Ontem, o presidente Lula editou uma MP destinando R$ 512 milhões às ações cobradas pelo próprio Dino, que não contarão para o cálculo do déficit fiscal. Se tivesse que negociar a regra especial com o Congresso, talvez o governo gastasse mais do que isso em liberação de emendas e outros favores. O ministro Fernando Haddad, obviamente, elogiou a decisão de Dino.
Em nota distribuída ontem, Cajado afirmou que “a competência para definir a exclusão da base dos gastos públicos de qualquer despesa, seja ela prevista ou não no orçamento, é exclusiva dos Poderes Executivo e Legislativo, não cabendo ao Judiciário fazê-lo”. Disse ainda que “se não há previsão do governo nas despesas com fatores exógenos e excepcionais na previsão orçamentária, fica claro que houve erro, falha ou falta de previsibilidade da peça orçamentária enviada ao Congresso Nacional pelo governo federal.”
De fato, o governo não reservou recursos suficientes para o enfrentamento do fogaréu que tem varrido o país, mas também é preciso considerar fatores imponderáveis, como a ocorrência de incêndios criminosos e o agravamento das condições climáticas, como o prolongamento da estiagem e o aumento das temperaturas, que funcionaram a favor das chamas. Mas o que está incomodando setores do Congresso não é a excepcionalidade fiscal. É a perda de oportunidade para achacar o governo.
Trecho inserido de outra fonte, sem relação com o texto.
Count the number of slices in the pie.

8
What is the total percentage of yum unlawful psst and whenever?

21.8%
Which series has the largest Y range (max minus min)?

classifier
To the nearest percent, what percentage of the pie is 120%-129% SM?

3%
Vale explicar que Dino não vem atuando por voluntarismo na questão dos incêndios. É como relator de ADPFs (Ações por Descumprimento de Preceito Fundamental) de 2021, apresentadas por PT, PSOL e Rede, que ele vem cobrando medidas do governo contra os incêndios e tomando decisões, como a que isentou os gastos de impacto fiscal. Ontem houve reunião dos três poderes para o acerto de ponteiros em relação ao assunto.
Aquelas ações foram apresentadas no contexto de incêndios que ocorriam na época, atingindo apenas os dois biomas, Amazônia e Pantanal. Ontem, a Procuradoria-Geral da República pediu a extensão das medidas ao bioma Cerrado, que vem sofrendo agressões por fogo no Centro-Oeste e mesmo no Distrito Federal, onde vem ardendo a Floresta Nacional de Brasília.
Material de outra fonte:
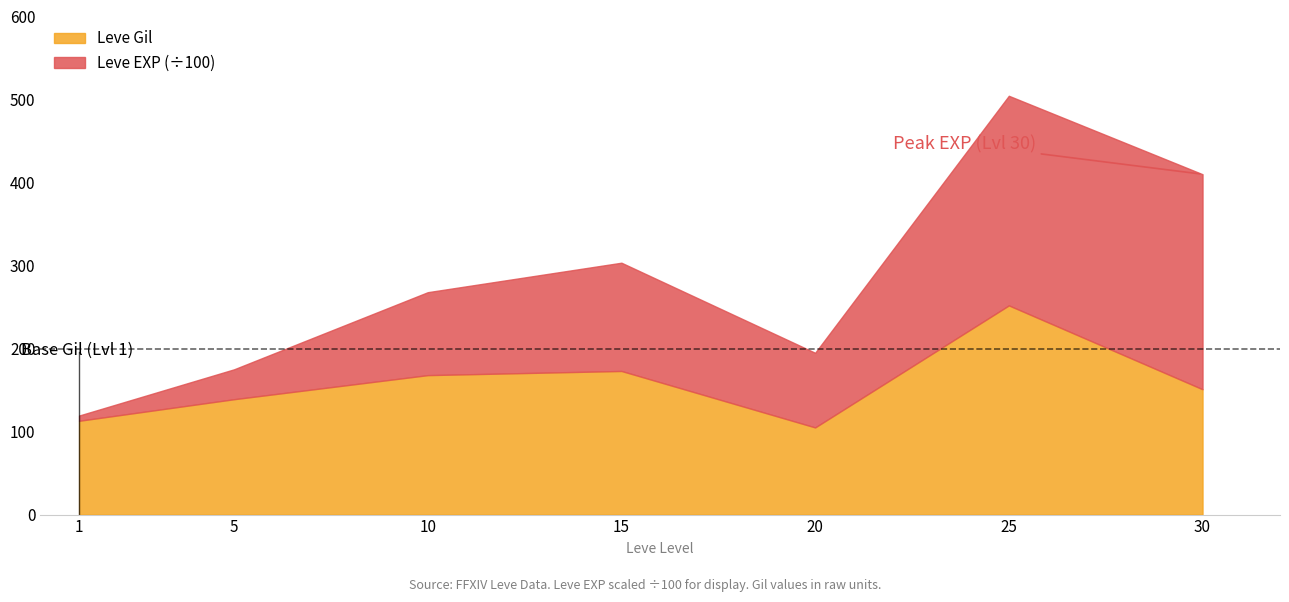

Rank the categories by value from lowest to highest.

20, 1, 5, 30, 10, 15, 25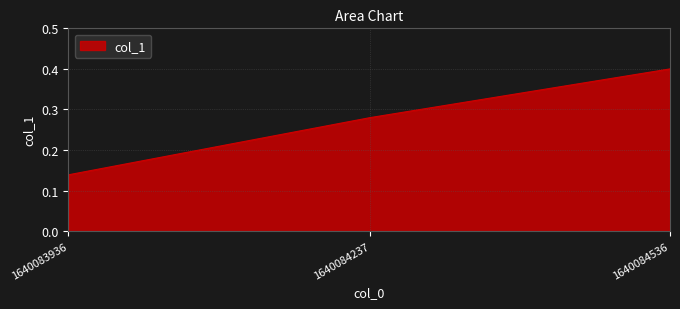

What is the maximum value shown in the chart?

0.4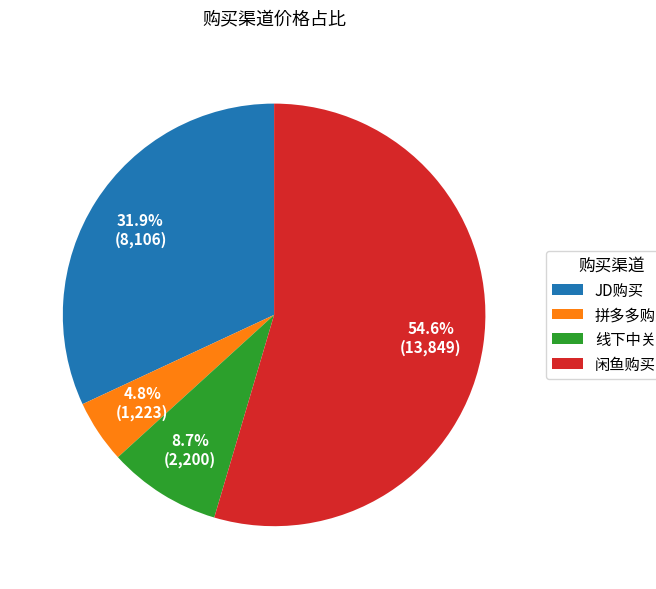

What is the largest slice in the pie chart?

闲鱼购买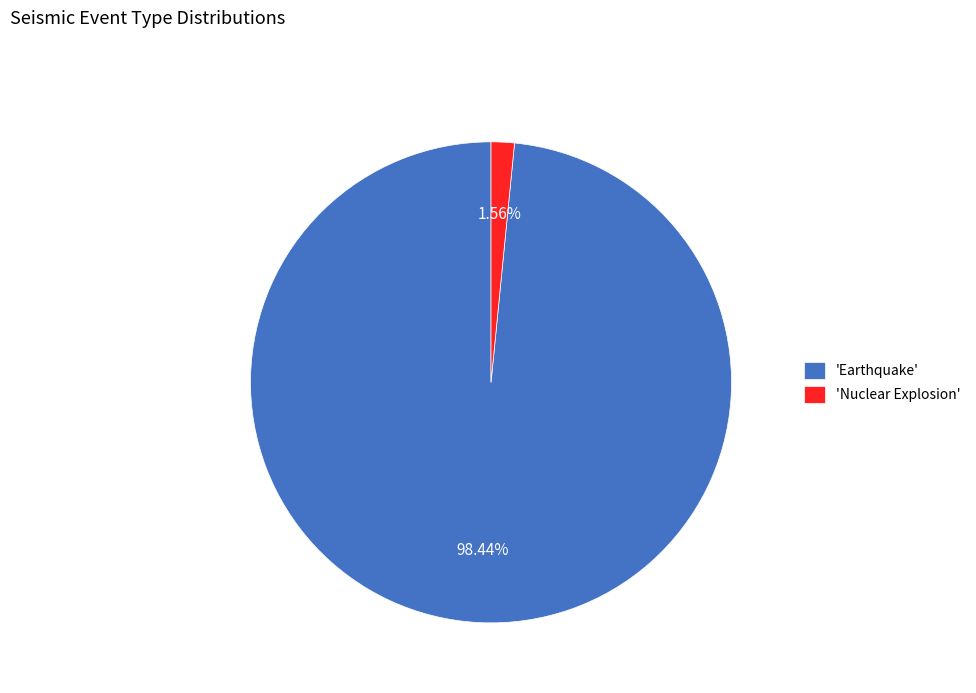

What is the ratio of the value at 'Earthquake' to the value at 'Nuclear Explosion'?

63.1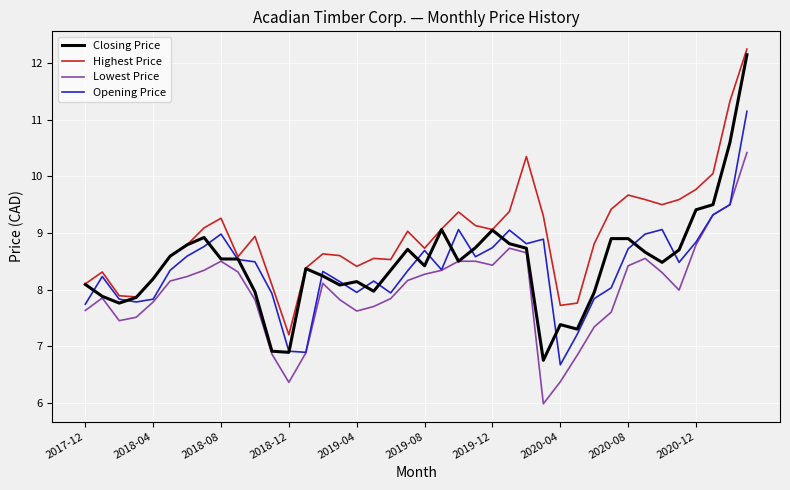

True or false: Lowest Price and Highest Price cross at least once.

False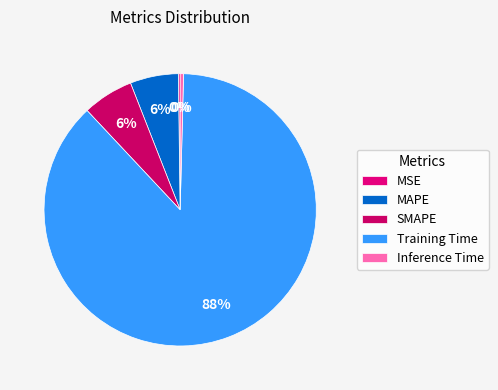

To the nearest percent, what percentage of the pie is MAPE?

6%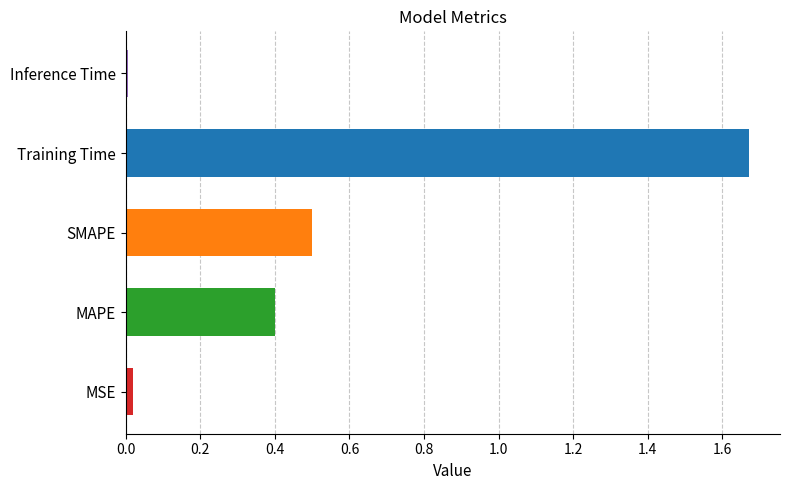

What is the sum of all values?

2.6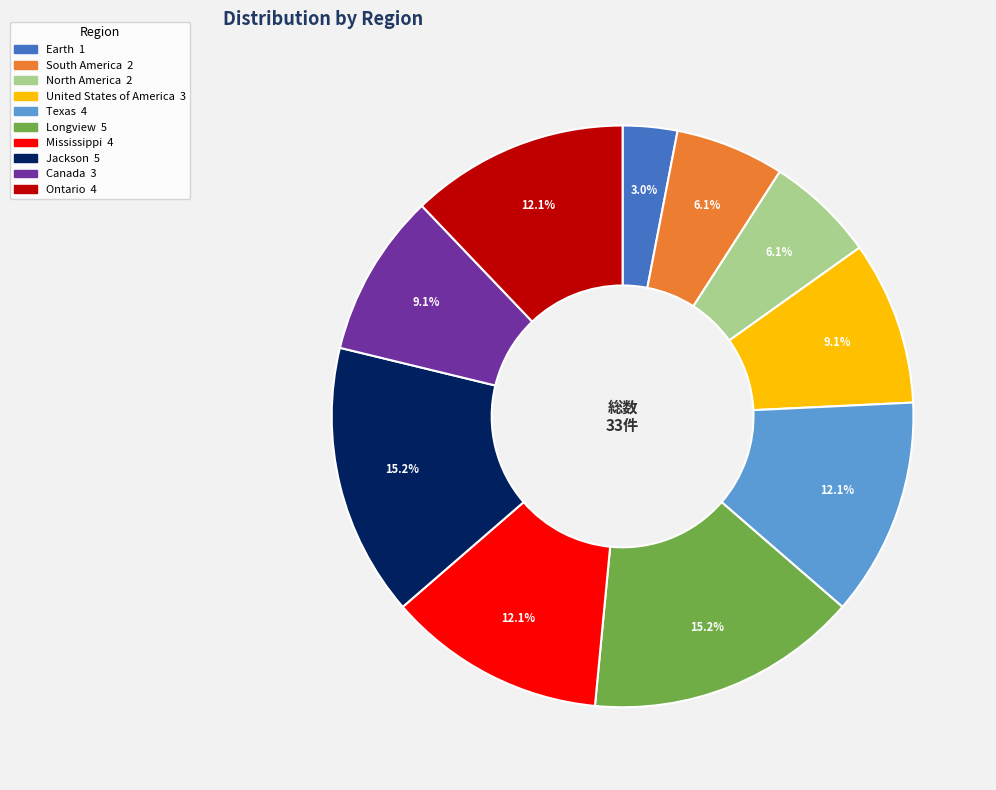

Do Texas and Longview together represent more than half of the pie?

No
Dois eventos extremos, duas reações
As críticas ao gasto livre no combate aos incêndios na Amazônia e no Pantanal, que vêm também de setores do mercado, carregam outra incoerência, que fala sobre o apreço das elites pelas diferentes regiões do país.
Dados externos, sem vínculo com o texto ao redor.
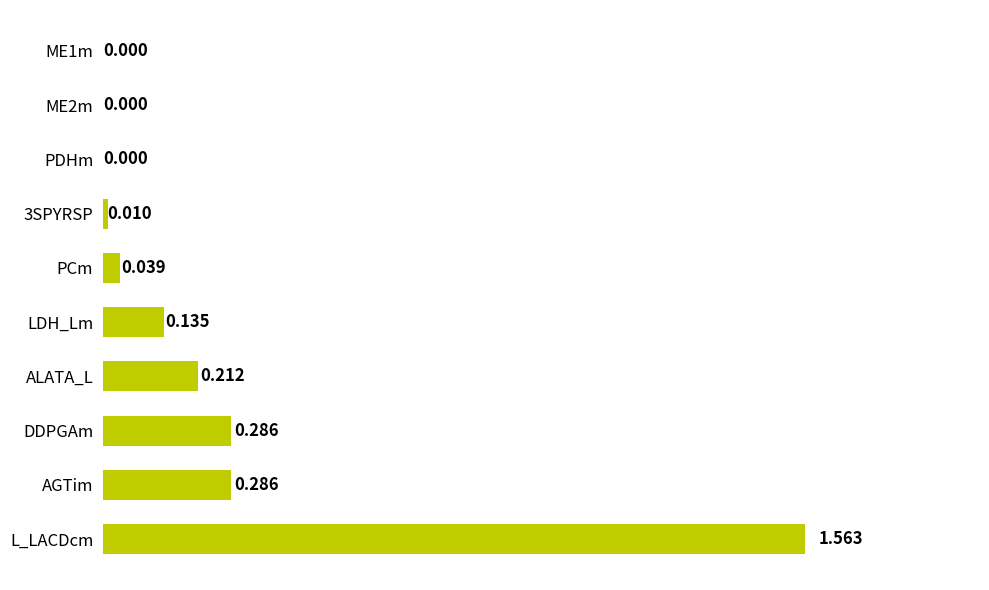

At which category does the chart reach its peak across all series?

L_LACDcm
Para começar, a tragédia dos incêndios não vem causando a mesma comoção e empatia despertadas pelas enchentes que castigaram o Rio Grande do Sul.
Para a reconstrução do estado sulista e para ajudar os gaúchos, o governo pediu também créditos extraordinários sem impacto fiscal. Já foram editadas 15 Medidas Provisórias que tratam, no todo ou em parte, de medidas para socorrer o Rio Grande do Sul, totalizando cerca de R$ 40 bilhões. Ou seja, oito vezes mais do que está sendo destinado a combater o fogo e a socorrer os que vivem no Pantanal e na Amazônia: indígenas, caboclos e quilombolas.
Não se viu, porém, o mercado ou o Congresso criar caso com o gasto, justo e necessário, já realizado para socorrer o povo gaúcho e sua economia.
E para completar, o governador dos gaúchos é mal-agradecido e o eleitorado de Porto Alegre, segundo as pesquisas, tem pouca memória: o prefeito que não fez seu dever de casa, que não manteve sequer as bombas de sucção em bom estado, teria quase o dobro de intenções de voto da segunda colocada, a candidata apoiada por Lula, deputada Maria do Rosário, do PT.